Bad tenants a big expense
Eleven years ago, however, it was baby steps into the first home buyers’ market.
“We were actually all set for a year-long backpacking trip around the world, so had to be very intentional with our savings plan.
“Instead of sacrificing social times with our mates, we would pack our own lunches and dinners so that we wouldn’t miss out but just weeks before our adventure, we managed to purchase our first home.
“We decided to rent this three-bedroom, one-bathroom house out while we were off exploring, and I can’t stress enough the importance of having a good property manager.
“We got burnt by purchasing our first investment in a not so ideal location, which was all we could afford at the time, and the anxiety of dealing with bad tenant after bad tenant while we were overseas was stressful to say the least.
“On Christmas Eve we got an email from our property manager informing us the tenant had broken the WC and black water had flooded half the house and the tenant was seeking full financial reimbursement for all their belongings.
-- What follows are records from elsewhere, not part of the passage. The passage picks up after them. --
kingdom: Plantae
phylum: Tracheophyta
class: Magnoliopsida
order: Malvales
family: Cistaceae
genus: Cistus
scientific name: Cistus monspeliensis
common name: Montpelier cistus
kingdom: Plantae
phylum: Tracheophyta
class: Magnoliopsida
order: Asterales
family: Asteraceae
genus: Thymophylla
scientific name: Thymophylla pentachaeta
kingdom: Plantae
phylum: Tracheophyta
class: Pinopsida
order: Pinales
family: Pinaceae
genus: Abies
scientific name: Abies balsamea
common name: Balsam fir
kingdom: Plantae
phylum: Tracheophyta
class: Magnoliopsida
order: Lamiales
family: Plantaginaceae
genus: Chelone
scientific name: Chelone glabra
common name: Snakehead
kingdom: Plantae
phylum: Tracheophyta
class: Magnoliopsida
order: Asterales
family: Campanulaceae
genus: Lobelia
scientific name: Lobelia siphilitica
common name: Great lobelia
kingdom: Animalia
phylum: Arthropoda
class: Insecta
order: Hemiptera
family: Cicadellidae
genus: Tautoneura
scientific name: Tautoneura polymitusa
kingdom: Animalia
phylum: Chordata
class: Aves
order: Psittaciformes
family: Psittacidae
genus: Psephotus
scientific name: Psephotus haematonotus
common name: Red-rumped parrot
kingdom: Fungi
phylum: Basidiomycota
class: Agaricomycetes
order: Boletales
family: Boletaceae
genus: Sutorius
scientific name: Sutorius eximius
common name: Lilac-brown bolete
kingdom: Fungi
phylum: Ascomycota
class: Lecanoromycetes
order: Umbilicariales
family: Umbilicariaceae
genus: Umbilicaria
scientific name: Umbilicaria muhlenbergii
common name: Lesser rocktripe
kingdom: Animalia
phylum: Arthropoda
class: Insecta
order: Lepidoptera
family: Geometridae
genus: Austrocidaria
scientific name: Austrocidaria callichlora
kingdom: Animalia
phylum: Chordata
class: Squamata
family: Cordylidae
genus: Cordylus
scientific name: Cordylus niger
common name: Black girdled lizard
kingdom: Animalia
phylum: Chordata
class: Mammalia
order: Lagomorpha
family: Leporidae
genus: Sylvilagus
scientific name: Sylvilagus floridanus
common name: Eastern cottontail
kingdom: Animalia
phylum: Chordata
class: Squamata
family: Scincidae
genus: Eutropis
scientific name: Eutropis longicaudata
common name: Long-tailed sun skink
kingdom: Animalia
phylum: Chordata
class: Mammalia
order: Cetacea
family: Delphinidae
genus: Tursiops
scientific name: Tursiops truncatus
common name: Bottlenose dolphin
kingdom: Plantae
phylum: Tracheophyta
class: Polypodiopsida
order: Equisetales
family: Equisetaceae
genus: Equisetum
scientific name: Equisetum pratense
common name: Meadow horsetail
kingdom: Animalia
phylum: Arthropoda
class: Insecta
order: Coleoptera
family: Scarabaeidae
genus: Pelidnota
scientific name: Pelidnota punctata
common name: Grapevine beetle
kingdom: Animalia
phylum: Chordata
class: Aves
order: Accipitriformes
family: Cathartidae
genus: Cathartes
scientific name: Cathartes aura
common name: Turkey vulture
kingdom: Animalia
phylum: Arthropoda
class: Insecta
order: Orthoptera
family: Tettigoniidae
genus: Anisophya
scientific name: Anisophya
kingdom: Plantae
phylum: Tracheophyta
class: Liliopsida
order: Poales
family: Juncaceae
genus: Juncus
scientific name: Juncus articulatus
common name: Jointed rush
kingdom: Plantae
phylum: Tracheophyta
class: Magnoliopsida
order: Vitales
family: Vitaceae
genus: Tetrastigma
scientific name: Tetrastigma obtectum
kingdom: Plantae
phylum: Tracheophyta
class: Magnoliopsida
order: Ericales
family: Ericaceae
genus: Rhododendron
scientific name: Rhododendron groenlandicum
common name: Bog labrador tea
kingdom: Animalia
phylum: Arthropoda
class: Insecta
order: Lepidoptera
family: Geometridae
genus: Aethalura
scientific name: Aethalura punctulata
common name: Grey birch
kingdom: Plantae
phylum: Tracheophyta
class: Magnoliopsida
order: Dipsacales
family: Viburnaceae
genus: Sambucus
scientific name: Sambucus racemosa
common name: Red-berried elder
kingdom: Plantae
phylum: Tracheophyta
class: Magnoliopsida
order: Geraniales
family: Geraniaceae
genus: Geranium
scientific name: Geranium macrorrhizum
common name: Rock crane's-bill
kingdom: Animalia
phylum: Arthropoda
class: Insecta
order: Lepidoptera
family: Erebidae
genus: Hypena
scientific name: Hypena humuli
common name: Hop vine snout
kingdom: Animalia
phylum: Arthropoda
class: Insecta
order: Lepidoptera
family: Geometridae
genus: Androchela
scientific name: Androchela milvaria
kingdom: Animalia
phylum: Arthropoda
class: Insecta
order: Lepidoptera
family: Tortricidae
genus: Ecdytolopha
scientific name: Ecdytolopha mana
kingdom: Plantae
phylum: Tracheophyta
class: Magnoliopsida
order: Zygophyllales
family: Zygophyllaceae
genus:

“Without our responsive property manager whose office was five minutes away from the house, we would never have gotten through that saga.”
Renvesting to explore the world
Returning home from their travels, the couple decided to try a rentvesting strategy.
“The property we purchased wasn’t in a location in which we’d like to live, plus our priority had also been to keep travelling as much as possible before kids came into the picture, so rentvesting was a way to explore the world while also getting a foothold in the property game.”
Marred by consistent interest rate rises and ballooning inflation, it has not been an easy game to play.
“When the interest rates started to rise, just a couple of rate rises meant our borrowing power reduced by $1.2 million, which was wild, because it meant we had to restructure our personal funds, budget, and strategise with our financial advisor,” Ms Sinclair explained.
“Just being really microscopically detailed and pulling back on those takeaway coffees here and there and buying lunches and going back to packing lunchboxes from home again, but it’s been a great exercise to check in with as we are now a family of four and expenses can quickly get out of hand if we’re not focused.”
Like her budget, Ms Sinclair has learned property portfolios require constant maintenance.
“It’s actually something I’ve only heard a few people talk about - the amount of time required for the administration side of things once your portfolio starts to grow.
“Straightforward tasks such as managing rates and water payments, organising and filing expense receipts, can become quite chaotic if systems aren’t put in place or organisation isn’t your strong suit.”
The chaos of a worksite, however, is something Ms Sinclair appears right at home with.
“I love being hands-on with renovations if I can, and I’ve taken part in three volunteer house builds in Vietnam and the Philippines where I learnt how to get the right concrete mixture with a hand shovel, learnt the local techniques in tying reinforcement steel bars together and also the art of brick laying.”
For now, passionate about growing her portfolio, Ms Sinclair’s ultimate goal is to build a portfolio generating enough passive income to support her family, to achieve their ‘giving’ goals and also create the opportunity for her, and her husband, to show their children the world through travel.
“That would be the dream,” she said.